Linux – RHEL – NFS4: Mounted/Exported as rw, user write permission denied

linuxnfspermissionsrhel5

I have nfs4 configured between a RHEL 5.3 server (charlie) and a RHEL 5.4 client (simcom1). The machines are configured to authenticate users via kerberos by a Windows Server 2008 active directory machine called "alpha." Alpha also serves as a dns and dhcp machine for the local network.

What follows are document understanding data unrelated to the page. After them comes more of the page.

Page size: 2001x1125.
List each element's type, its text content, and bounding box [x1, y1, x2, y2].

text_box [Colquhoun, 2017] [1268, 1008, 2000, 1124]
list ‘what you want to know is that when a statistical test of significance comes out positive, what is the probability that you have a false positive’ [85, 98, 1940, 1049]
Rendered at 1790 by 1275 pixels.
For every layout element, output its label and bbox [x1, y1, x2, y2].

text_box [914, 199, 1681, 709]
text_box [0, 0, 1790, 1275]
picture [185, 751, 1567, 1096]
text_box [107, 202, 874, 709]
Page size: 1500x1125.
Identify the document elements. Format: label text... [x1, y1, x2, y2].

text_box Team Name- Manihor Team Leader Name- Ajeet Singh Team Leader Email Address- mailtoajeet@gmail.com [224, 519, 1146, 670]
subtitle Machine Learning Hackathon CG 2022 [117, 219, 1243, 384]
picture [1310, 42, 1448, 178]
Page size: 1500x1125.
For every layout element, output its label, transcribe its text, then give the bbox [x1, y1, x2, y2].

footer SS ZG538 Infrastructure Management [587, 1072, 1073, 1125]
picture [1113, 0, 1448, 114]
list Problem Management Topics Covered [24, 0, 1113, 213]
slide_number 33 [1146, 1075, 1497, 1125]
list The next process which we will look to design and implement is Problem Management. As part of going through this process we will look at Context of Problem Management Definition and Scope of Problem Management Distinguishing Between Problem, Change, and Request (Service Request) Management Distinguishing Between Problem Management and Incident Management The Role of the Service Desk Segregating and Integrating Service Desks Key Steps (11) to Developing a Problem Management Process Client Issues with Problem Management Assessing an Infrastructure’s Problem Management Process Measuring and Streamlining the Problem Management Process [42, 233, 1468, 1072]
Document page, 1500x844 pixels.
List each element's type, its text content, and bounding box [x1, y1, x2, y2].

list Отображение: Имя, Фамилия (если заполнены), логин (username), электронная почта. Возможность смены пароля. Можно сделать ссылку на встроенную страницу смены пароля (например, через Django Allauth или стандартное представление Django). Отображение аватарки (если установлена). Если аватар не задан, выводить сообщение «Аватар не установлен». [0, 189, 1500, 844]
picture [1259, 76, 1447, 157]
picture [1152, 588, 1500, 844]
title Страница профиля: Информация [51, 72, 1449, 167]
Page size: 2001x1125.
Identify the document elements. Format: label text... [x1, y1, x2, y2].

I notice that when a user logs in to a RHEL machine for the first time they are issued a unique uid to that machine; The first user to log on gets 10001. So, what I see is that users between simcom1 and charlie have different UIDs. When a user does an 'ls -la' command from within an nfs4 mount I would have thought that the usernames in the owner column would indicate 'nobody' or at least the wrong user name – since UIDs are different between the machines for each user, and not all users have logged into each machine.

However, the simcom1 is able to resolve usernames in an 'ls -la' executed on files residing on charlie via nfs4 correctly. Most troubling is that users are unable to write to files across the nfs mount.

The server, charlie, has the root directory exported as rw. The client, simcom1, mounts the export as rw. My configurations are shown below.

My question is, how do I configure the RHEL machines to allow users to write files across nfs4 that is already mounted as read/write?

[root@charlie ~]# more /etc/exports
/ 10.100.0.0/16(rw,no_root_squash,fsid=0)

[root@charlie ~]#cat /etc/sysconfig/nfs
#
# Define which protocol versions mountd
# will advertise. The values are "no" or "yes"
# with yes being the default
#MOUNTD_NFS_V1="no"
#MOUNTD_NFS_V2="no"
#MOUNTD_NFS_V3="no"
#
#
# Path to remote quota server. See rquotad(8)
#RQUOTAD="/usr/sbin/rpc.rquotad"
# Port rquotad should listen on.
#RQUOTAD_PORT=875
# Optinal options passed to rquotad
#RPCRQUOTADOPTS=""
#
#
# TCP port rpc.lockd should listen on.
#LOCKD_TCPPORT=32803
# UDP port rpc.lockd should listen on.
#LOCKD_UDPPORT=32769
#
#
# Optional arguments passed to rpc.nfsd. See rpc.nfsd(8)
# Turn off v2 and v3 protocol support
#RPCNFSDARGS="-N 2 -N 3"
# Turn off v4 protocol support
#RPCNFSDARGS="-N 4"
# Number of nfs server processes to be started.
# The default is 8.
RPCNFSDCOUNT=8
# Stop the nfsd module from being pre-loaded
#NFSD_MODULE="noload"
#
#
# Optional arguments passed to rpc.mountd. See rpc.mountd(8)
#STATDARG=""
#RPCMOUNTDOPTS=""
# Port rpc.mountd should listen on.
#MOUNTD_PORT=892
#
#
# Optional arguments passed to rpc.statd. See rpc.statd(8)
#RPCIDMAPDARGS=""
#
# Set to turn on Secure NFS mounts.
SECURE_NFS="no"
# Optional arguments passed to rpc.gssd. See rpc.gssd(8)
#RPCGSSDARGS="-vvv"
# Optional arguments passed to rpc.svcgssd. See rpc.svcgssd(8)
#RPCSVCGSSDARGS="-vvv"
# Don't load security modules in to the kernel
#SECURE_NFS_MODS="noload"
#
# Don't load sunrpc module.
#RPCMTAB="noload"
#

[root@simcom1 ~]# cat /etc/fstab
--start snip--
charlie:/home /usr/local/dev/charlie nfs4 rw,nosuid, 0 0
--end snip--

[brendanmac@simcom1 /usr/local/dev/charlie/brendanmac]# touch file
touch: cannot touch 'file': Permission denied

[brendanmac@simcom1 /usr/local/dev/charlie/brendanmac]# su
Password:
[root@simcom1 /usr/local/dev/charlie/brendanmac]# touch file
[root@simcom1 /usr/local/dev/charlie/brendanmac]# ls -la file
-rw------- 1 root root 0 May 26 10:43 file

Best Answer

I have the exact same issue and found out what the problem is: the problem is that nfsv4 uses idmapd and idmapd does mapping between userid => names but not the other way around. In other words, it can't work. It is just fancy and confusing to see the correct permissions user and group, however when you use the filesystem it will still use the old way of mapping through uid. So the uid on the server side should be the same as on the client side for that user. Otherwhise creating files, ... will fail with permission denied. Unless the uid match of course.